** DATA SUPPLIED **
------------------------------------------------------------

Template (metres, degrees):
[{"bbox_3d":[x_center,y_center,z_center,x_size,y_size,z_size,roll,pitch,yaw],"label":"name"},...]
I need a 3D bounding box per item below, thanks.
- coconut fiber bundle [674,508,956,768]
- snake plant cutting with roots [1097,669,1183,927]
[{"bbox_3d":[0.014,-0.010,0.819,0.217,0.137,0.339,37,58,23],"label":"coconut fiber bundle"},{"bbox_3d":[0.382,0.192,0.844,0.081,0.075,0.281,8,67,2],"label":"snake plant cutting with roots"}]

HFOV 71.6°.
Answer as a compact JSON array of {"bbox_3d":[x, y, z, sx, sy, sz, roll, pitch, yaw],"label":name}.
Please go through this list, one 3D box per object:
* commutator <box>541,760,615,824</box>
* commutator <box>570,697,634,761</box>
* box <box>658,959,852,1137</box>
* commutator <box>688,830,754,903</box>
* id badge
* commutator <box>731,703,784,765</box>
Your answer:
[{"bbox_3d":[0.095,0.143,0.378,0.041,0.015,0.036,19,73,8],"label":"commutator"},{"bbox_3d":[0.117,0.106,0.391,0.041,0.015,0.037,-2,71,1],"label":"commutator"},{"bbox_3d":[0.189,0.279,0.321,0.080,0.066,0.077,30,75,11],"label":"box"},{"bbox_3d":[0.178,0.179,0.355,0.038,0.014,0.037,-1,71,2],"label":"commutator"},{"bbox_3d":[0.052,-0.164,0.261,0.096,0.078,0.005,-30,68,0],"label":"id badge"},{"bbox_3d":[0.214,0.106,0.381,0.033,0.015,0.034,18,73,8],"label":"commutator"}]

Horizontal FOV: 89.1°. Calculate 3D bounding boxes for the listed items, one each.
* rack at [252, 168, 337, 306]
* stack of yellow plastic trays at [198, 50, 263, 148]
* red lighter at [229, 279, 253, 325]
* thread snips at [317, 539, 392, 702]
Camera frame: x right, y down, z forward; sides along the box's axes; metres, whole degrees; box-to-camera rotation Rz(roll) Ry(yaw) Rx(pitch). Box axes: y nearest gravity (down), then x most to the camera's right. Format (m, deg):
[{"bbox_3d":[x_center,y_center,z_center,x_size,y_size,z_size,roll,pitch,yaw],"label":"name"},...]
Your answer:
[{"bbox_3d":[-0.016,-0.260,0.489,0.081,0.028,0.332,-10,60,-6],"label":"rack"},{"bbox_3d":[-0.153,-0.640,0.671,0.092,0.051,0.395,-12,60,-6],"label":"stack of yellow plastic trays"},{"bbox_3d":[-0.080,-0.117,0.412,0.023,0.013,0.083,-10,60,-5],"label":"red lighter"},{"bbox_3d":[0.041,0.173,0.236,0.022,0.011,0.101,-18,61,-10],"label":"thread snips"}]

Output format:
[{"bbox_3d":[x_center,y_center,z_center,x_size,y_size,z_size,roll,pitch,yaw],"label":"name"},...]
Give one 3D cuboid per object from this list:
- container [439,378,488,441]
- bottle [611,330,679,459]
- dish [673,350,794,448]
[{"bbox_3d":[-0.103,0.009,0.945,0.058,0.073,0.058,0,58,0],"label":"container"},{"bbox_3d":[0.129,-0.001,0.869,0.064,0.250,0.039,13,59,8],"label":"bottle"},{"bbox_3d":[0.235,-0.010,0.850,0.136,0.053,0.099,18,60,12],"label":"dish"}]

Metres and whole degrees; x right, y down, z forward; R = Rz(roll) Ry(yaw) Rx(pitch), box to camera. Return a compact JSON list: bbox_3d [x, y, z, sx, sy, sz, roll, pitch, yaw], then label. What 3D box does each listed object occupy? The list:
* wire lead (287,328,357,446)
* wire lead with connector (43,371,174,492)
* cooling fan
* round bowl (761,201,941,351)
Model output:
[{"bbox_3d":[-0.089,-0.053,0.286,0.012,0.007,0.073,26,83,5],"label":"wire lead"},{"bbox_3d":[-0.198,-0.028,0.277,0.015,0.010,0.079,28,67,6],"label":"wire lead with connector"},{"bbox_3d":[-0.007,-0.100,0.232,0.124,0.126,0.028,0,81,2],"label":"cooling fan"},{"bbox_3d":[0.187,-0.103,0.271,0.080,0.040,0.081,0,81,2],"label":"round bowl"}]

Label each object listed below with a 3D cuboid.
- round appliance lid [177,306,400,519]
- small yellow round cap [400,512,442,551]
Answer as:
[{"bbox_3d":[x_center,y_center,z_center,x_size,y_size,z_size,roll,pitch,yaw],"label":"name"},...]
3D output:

------------------------------------------------------------

** PROMPT **
Everything from the line with "50, 263, 148]" through the line with "539, 392, 702]" in the listing above must be retyped exactly, with nothing added.

** TASK ANSWER **
* stack of yellow plastic trays at [198, 50, 263, 148]
* red lighter at [229, 279, 253, 325]
* thread snips at [317, 539, 392, 702]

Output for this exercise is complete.